Lou Dobbs, take note: immigrants are good for our economy. The most skilled create jobs in technology and engineering, says Duke professor Vivek Wadhwa, who estimates that in 2005 immigrant-founded engineering and tech companies employed 450,000 people and generated $52 billion in sales. But even the least skilled more than repay their costs in schools and health care. Two highly respected Australian economists, Maureen Rimmer and Peter Dixon, studied the issue for the libertarian Cato Institute. “The net impact on U.S. households from tighter border enforcement is unambiguously negative,” they found, because even low-skilled immigrants expand the economic pie and create jobs farther up the ladder. Cato’s Dan Griswold says the study shows a $250 billion difference between the most and least restrictive immigration policies.
Here is what Michael Bloomberg, the Mayor of New York, had to say about Immigration and the economy:
America’s deep pool of talent and technological knowhow will continue to make it a highly desirable location—and investment opportunity.
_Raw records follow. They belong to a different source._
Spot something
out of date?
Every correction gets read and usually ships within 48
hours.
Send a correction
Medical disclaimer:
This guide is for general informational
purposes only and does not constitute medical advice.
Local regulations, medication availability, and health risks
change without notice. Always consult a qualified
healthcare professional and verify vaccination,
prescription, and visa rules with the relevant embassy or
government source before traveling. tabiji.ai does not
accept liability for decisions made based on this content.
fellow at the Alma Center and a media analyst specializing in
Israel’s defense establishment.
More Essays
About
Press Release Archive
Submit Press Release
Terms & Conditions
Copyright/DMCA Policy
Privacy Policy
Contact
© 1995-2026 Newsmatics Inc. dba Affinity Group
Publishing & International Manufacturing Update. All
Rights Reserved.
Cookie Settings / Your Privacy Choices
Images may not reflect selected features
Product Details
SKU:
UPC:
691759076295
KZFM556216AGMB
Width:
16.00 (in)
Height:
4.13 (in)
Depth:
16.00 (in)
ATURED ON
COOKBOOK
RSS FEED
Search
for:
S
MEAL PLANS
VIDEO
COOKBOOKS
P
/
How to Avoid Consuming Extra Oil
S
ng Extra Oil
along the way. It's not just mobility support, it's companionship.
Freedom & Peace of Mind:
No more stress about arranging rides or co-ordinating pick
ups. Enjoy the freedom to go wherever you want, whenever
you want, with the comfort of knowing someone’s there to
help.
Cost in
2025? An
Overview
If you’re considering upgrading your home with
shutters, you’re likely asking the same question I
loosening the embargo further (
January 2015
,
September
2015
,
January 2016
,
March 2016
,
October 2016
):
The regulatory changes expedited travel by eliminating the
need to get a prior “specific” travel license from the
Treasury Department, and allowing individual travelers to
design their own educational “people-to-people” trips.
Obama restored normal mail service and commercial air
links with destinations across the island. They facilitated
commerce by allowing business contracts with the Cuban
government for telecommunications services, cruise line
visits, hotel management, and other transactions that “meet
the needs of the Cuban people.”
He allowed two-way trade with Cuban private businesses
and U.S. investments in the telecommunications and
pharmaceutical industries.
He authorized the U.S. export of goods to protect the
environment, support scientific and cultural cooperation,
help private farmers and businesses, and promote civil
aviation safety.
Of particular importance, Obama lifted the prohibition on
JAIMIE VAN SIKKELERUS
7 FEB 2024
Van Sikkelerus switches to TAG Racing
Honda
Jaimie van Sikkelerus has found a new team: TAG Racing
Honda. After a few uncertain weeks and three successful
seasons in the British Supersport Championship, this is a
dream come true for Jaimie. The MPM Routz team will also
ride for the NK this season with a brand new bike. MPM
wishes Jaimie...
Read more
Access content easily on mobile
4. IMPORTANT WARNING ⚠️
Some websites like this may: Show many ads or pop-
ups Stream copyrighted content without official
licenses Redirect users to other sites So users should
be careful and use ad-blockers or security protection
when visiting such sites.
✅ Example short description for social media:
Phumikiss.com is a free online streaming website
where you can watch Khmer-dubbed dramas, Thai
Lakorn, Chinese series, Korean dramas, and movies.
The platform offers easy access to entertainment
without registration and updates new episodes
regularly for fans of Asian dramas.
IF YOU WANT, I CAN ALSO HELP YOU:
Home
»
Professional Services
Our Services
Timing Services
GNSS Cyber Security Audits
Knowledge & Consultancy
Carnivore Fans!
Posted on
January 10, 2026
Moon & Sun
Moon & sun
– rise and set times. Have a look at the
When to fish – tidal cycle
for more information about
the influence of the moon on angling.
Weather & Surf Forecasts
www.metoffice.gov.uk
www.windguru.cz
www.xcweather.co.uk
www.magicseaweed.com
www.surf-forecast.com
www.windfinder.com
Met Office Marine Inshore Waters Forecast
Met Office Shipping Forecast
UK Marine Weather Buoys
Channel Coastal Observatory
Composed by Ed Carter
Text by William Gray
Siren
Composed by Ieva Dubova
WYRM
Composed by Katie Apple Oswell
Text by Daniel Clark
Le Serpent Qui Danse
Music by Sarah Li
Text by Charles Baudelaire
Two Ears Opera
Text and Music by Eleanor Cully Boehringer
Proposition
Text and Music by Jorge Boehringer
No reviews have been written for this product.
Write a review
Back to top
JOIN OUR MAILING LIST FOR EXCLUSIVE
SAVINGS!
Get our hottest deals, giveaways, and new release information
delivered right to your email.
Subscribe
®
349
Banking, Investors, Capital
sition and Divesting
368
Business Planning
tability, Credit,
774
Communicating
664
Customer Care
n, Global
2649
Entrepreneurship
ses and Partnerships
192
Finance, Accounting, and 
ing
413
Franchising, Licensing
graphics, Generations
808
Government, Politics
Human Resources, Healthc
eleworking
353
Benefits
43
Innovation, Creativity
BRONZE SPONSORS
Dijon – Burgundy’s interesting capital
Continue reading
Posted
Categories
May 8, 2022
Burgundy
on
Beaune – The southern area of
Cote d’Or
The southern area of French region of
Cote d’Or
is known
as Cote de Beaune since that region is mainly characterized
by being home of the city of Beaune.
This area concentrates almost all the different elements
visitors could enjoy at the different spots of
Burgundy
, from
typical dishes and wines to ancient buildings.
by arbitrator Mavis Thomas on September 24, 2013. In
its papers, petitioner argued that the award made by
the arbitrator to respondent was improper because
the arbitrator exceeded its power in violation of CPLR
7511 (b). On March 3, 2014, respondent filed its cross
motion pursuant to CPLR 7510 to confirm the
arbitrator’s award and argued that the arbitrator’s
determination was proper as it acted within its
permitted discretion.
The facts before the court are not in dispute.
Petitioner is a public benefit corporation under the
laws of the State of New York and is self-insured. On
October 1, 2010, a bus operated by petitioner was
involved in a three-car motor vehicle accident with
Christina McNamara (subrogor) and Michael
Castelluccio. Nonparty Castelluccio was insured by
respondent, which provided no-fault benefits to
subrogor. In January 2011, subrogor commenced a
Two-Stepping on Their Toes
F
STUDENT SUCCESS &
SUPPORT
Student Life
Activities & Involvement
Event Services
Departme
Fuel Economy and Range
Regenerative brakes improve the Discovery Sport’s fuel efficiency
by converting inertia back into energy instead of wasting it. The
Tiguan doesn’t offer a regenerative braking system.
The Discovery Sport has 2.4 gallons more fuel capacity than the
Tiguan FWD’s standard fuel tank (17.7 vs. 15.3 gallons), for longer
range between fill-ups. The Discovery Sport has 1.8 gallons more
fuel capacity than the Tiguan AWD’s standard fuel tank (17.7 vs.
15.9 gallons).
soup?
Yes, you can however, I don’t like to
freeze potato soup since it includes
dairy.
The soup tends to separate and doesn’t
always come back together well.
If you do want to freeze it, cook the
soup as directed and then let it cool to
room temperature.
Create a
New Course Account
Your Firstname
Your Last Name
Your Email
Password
And if Congress has the sense to fix our broken immigration system, our open society and world-class universities will remain a magnet for the world’s best and brightest. That’s important: Economists have estimated that every person arriving on an H1-B visa creates jobs for five native-born Americans. Competing for talent and capital will also require all levels of government to invest more in our quality of life—mass transit, parks, schools, and so forth. That will help raise our long-term standard of living, even if real incomes don’t rise appreciably in the near term.